As a conclusion, it can be noted that the approach used to reconstruct the amplitude and phase information of an optical field based on stationary scattering object opens up additional possibilities both for non-stationary scattering object diagnostics and macro-analysis of the shape of the remote object for solving the aerodynamics and space problems as well as for micro-diagnostics of the image in non-stationary processes in cells in the life sciences.

4. Conclusion

A new approach of using carbon nanoparticle to study the optical field obtained because of diffraction and scattering on a stationary object in real time is demonstrated.
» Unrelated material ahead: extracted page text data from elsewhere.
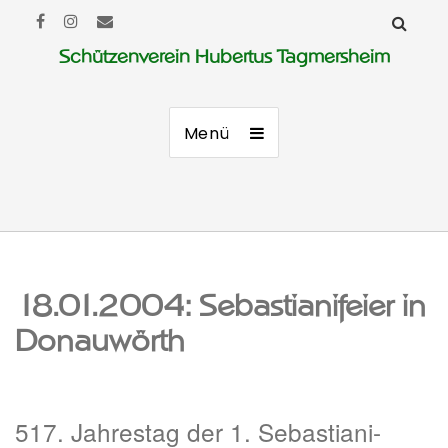
Schützenverein Hubertus Tagmersheim
Menü
18.01.2004: Sebastianifeier in
Donauwörth
517. Jahrestag der 1. Sebastiani-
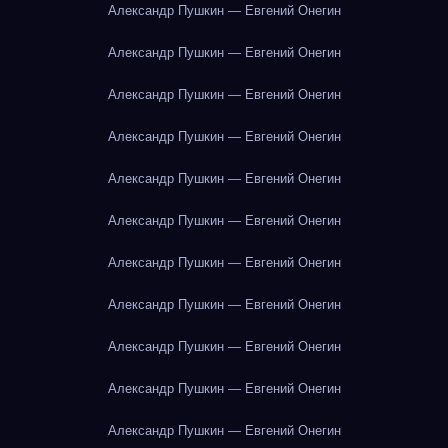
Александр Пушкин — Евгений Онегин
Александр Пушкин — Евгений Онегин
Александр Пушкин — Евгений Онегин
Александр Пушкин — Евгений Онегин
Александр Пушкин — Евгений Онегин
Александр Пушкин — Евгений Онегин
Александр Пушкин — Евгений Онегин
Александр Пушкин — Евгений Онегин
Александр Пушкин — Евгений Онегин
Александр Пушкин — Евгений Онегин
Александр Пушкин — Евгений Онегин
Сarbon nanoparticles of size about $\lambda /10$, characterized by strong absorption and luminescence at yellow-green wavelengths and weak absorption at He-Ne wavelength were used for the first time for probing a speckle field. Visualization of singularity points by these nanoparticles, and their motion in the optical field due to the action of internal optical flows, makes it possible to reconstruct the intensity distribution of an optical field in real time. Applying Hilbert transform for phase retrieval of the optical field, describing the random light scattering object, provides the information about the phase map of the optical field. The error in reconstructing of the phase map using both the Hilbert transform and traditional approaches for estimating the components of the complex amplitude does not exceed 15%. Obtained results open up new possibilities in the diagnostics of non-stationary objects in liquid and turbulent media, as well as for study the non-stationary processes in cells in the life sciences.